EXERCISE OBJECTIVE:
Using the material that follows, output exactly the lines from the one containing "cells reveal high" through the one containing "staining of prostate", with both ends kept.

━━━ MATERIAL FOR THIS TASK

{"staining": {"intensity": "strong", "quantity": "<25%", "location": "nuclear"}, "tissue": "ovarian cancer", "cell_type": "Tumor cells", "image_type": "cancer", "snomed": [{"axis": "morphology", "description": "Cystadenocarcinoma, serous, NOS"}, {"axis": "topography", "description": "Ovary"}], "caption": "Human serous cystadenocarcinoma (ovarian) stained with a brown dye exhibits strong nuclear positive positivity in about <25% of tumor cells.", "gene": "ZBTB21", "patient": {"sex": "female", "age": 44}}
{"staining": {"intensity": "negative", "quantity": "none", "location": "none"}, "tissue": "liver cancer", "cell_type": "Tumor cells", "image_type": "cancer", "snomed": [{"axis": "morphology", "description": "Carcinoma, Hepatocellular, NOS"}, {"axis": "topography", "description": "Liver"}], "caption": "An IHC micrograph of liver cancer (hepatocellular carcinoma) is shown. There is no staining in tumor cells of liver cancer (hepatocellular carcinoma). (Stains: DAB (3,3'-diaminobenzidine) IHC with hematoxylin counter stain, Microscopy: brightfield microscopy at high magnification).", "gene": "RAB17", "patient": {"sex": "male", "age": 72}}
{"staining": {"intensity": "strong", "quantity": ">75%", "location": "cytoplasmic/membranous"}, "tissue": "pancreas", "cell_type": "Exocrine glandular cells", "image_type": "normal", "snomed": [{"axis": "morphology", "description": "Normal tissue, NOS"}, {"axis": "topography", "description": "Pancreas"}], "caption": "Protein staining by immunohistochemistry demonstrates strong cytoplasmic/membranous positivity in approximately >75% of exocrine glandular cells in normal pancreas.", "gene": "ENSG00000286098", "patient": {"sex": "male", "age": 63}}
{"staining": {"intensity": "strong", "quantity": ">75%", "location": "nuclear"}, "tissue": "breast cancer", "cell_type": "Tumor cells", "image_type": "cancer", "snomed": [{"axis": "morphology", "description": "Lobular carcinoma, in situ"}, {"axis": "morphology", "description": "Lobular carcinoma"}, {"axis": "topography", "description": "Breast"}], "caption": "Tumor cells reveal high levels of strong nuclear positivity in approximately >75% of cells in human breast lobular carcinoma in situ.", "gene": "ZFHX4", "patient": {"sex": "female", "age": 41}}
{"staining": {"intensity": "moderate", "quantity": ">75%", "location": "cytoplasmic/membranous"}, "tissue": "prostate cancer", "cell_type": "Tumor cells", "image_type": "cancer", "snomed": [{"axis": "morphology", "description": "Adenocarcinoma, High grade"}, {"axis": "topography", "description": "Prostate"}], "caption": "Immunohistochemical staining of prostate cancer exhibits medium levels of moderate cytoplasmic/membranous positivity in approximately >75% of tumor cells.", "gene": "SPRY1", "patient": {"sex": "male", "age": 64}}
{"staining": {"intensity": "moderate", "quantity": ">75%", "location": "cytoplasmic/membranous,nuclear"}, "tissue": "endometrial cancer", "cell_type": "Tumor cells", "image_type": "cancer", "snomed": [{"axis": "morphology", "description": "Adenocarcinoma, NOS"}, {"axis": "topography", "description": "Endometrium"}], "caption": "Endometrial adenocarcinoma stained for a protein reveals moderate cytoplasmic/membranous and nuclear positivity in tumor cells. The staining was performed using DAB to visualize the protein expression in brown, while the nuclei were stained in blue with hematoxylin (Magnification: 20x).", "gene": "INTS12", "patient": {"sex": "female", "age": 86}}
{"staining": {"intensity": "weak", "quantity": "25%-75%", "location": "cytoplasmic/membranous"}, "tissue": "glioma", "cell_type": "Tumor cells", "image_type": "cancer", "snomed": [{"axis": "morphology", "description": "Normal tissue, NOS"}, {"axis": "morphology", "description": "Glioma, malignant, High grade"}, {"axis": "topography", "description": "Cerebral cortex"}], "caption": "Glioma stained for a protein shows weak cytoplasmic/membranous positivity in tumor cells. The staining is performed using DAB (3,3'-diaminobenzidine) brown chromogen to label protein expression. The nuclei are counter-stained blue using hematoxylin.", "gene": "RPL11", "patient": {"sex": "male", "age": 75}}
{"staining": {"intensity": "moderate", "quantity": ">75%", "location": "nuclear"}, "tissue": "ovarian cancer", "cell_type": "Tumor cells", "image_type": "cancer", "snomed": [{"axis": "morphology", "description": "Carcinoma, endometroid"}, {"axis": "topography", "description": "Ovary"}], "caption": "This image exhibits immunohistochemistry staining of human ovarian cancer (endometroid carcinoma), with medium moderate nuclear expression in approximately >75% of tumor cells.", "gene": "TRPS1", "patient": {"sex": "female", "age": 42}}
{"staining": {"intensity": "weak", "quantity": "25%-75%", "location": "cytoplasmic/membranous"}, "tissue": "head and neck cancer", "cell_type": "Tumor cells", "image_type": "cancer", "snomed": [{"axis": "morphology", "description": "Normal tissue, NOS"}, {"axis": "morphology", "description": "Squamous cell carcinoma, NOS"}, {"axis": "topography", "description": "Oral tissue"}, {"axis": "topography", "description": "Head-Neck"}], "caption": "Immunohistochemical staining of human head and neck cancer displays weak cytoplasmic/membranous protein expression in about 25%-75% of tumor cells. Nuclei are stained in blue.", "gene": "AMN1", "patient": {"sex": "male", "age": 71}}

━━━━━━

ANSWER TO THIS PROBLEM:
{"staining": {"intensity": "strong", "quantity": ">75%", "location": "nuclear"}, "tissue": "breast cancer", "cell_type": "Tumor cells", "image_type": "cancer", "snomed": [{"axis": "morphology", "description": "Lobular carcinoma, in situ"}, {"axis": "morphology", "description": "Lobular carcinoma"}, {"axis": "topography", "description": "Breast"}], "caption": "Tumor cells reveal high levels of strong nuclear positivity in approximately >75% of cells in human breast lobular carcinoma in situ.", "gene": "ZFHX4", "patient": {"sex": "female", "age": 41}}
{"staining": {"intensity": "moderate", "quantity": ">75%", "location": "cytoplasmic/membranous"}, "tissue": "prostate cancer", "cell_type": "Tumor cells", "image_type": "cancer", "snomed": [{"axis": "morphology", "description": "Adenocarcinoma, High grade"}, {"axis": "topography", "description": "Prostate"}], "caption": "Immunohistochemical staining of prostate cancer exhibits medium levels of moderate cytoplasmic/membranous positivity in approximately >75% of tumor cells.", "gene": "SPRY1", "patient": {"sex": "male", "age": 64}}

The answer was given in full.